DATA FOR THIS TASK>

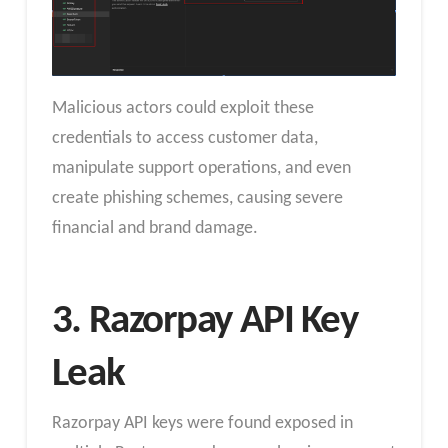
Malicious actors could exploit these
credentials to access customer data,
manipulate support operations, and even
create phishing schemes, causing severe
financial and brand damage.
3. Razorpay API Key
Leak
Razorpay API keys were found exposed in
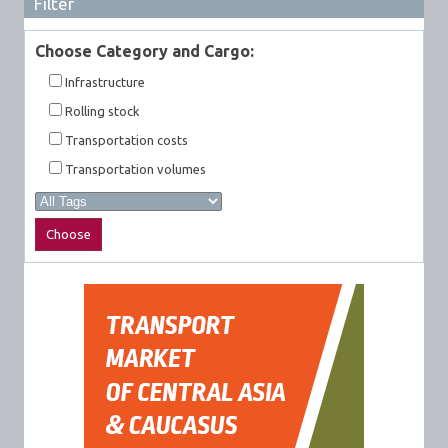
Filter
Choose Category and Cargo:
Infrastructure
Rolling stock
Transportation costs
Transportation volumes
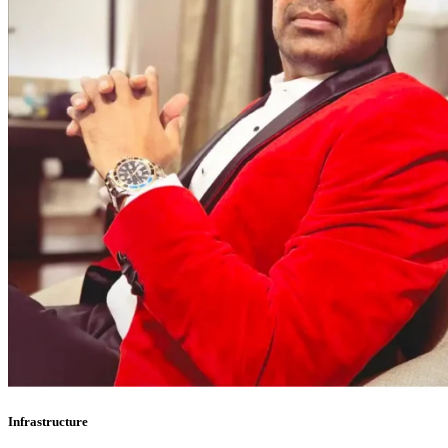
Infrastructure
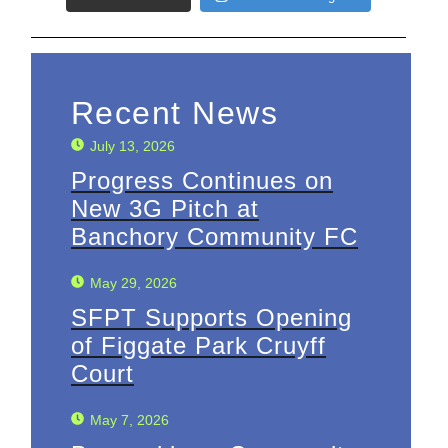
Recent News
July 13, 2026
Progress Continues on
New 3G Pitch at
Banchory Community FC
May 29, 2026
SFPT Supports Opening
of Figgate Park Cruyff
Court
May 7, 2026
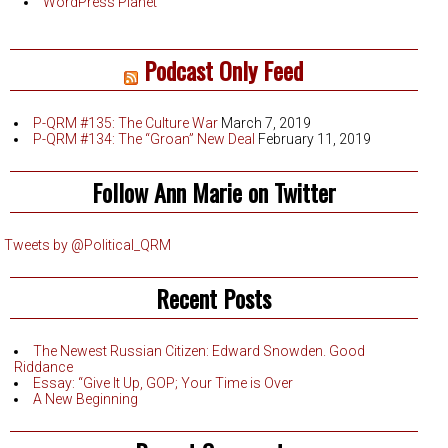
WordPress Planet
Podcast Only Feed
P-QRM #135: The Culture War
March 7, 2019
P-QRM #134: The “Groan” New Deal
February 11, 2019
Follow Ann Marie on Twitter
Tweets by @Political_QRM
Recent Posts
The Newest Russian Citizen: Edward Snowden. Good
Riddance
Essay: “Give It Up, GOP; Your Time is Over
A New Beginning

WORK TASK> Write out the lines above exactly as they appear, from the first line through the line that holds "May 7, 2026", both included. Leave the pictures out of your answer.

REPLY>
Malicious actors could exploit these
credentials to access customer data,
manipulate support operations, and even
create phishing schemes, causing severe
financial and brand damage.
3. Razorpay API Key
Leak
Razorpay API keys were found exposed in
Filter
Choose Category and Cargo:
Infrastructure
Rolling stock
Transportation costs
Transportation volumes
Infrastructure
Recent News
July 13, 2026
Progress Continues on
New 3G Pitch at
Banchory Community FC
May 29, 2026
SFPT Supports Opening
of Figgate Park Cruyff
Court
May 7, 2026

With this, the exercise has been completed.